By the way Pb(OH)3 should have charge -1. Either your charge is wrong or the stoichiometry of the reaction.
Please clarify these two points.
Just to give you a guideline
Your solution is saturated (but I assume there is no solid that can come to solution).

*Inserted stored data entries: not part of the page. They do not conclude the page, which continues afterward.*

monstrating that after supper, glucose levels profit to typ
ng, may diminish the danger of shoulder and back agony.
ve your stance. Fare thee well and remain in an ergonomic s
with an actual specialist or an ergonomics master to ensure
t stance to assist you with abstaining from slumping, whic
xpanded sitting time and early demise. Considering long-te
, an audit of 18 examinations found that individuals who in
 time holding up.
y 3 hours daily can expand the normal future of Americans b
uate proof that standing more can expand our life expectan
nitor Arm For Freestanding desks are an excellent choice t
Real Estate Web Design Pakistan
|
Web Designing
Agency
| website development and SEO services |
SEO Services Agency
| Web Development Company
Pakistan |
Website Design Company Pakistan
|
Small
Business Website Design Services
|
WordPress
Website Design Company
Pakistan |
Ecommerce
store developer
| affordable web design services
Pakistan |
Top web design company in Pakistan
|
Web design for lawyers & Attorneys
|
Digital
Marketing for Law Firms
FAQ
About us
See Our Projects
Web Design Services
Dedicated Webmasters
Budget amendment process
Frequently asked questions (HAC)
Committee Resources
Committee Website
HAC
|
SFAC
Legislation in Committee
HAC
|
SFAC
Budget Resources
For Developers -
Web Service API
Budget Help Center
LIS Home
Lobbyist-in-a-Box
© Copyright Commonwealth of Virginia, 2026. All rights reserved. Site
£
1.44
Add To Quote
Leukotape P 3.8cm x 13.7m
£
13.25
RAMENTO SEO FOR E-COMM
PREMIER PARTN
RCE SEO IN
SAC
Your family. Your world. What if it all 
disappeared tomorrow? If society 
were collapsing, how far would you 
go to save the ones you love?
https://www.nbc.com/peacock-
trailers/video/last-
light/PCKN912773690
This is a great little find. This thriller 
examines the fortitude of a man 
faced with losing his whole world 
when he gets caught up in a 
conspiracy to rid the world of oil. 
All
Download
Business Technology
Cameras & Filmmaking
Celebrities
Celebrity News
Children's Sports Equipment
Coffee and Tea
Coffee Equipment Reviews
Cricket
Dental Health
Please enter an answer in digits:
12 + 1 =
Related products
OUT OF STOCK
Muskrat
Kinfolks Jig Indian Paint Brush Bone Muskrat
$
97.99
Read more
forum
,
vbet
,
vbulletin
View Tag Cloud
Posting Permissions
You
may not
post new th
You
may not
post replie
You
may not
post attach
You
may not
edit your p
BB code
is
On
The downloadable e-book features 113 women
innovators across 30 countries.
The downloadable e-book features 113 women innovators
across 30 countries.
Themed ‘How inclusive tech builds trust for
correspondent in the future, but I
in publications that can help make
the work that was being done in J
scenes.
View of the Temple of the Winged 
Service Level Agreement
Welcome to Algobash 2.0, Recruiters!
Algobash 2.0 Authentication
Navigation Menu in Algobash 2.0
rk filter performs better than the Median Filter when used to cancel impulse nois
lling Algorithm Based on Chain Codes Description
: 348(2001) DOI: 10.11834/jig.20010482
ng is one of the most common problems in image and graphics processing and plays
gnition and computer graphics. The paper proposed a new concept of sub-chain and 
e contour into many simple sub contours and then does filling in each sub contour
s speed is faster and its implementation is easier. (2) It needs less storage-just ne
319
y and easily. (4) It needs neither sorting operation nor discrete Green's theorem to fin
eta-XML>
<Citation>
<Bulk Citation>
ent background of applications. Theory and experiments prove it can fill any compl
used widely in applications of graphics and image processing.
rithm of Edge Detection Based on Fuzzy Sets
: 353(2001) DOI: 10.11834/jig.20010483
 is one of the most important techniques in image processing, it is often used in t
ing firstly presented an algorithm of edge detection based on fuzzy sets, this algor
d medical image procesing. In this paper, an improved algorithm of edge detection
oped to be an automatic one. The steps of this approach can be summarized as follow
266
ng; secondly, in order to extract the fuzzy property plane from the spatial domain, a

From the pH, you find [OH-] and then using the Ksp you determine the value of the Pb+2 "initial" concentration (let's call it C). Then
.. .. .. .. .. .. Pb(+2) + 3OH(-) <=> Pb(OH)3(-)
Initial .. .. .. .. C
React .. .. .. ..x
Produce .. .. .. .. . .. .. .. .. .. .. .. .. .. .. x
At equil. .. .. C-x.. .. .. 0.01 .. .. .. .. .. x
K=x/(((0.01)^-3)(C-x)) and solve for x
Then [Pb+2]=C-x
Note that in this case the final [Pb+2][OH-]^2< Ksp since some of the PB+2 will be quenched in the complex and thus the solution will not be saturated any more.
If you assume there is solid and you want to keep the solution saturated, then [Pb+2][OH-]^2 = Ksp and you don't need to bother with the other equilibrium ([OH-]=0.01 according to your formulation is the equilibrium concentration, so you can get from this equation the [Pb+2] regardless of the number of other equilibrium reactions the two ions are also involved).
2006-10-31 21:19:37 · answer #1 · answered by bellerophon 6 · 0⤊ 0⤋
I am not quite sure what you mean to say here. But perhaps in the equilibrium you meant to give the equation for Pb(OH)2. I am solving for that case.
Since for water, [H+][OH-]=10 ^ -14
and pH=12 is given (which means [H+]=10 ^ -12 ), we obtain
[OH-]=10 ^ -2
From the Ksp equation,
[Pb2+][OH-][OH-]=8 * 10 ^ -16
Use the value of [OH-] obtained above and solve for [Pb2+]
Notes:
1. If this was your homework, I am sad that you have asked someone else to do it.
2. If you 're an Indian MBBS aspirant, I can understand why you posted it here.
2006-10-31 21:57:21 · answer #2 · answered by Anonymous · 0⤊ 0⤋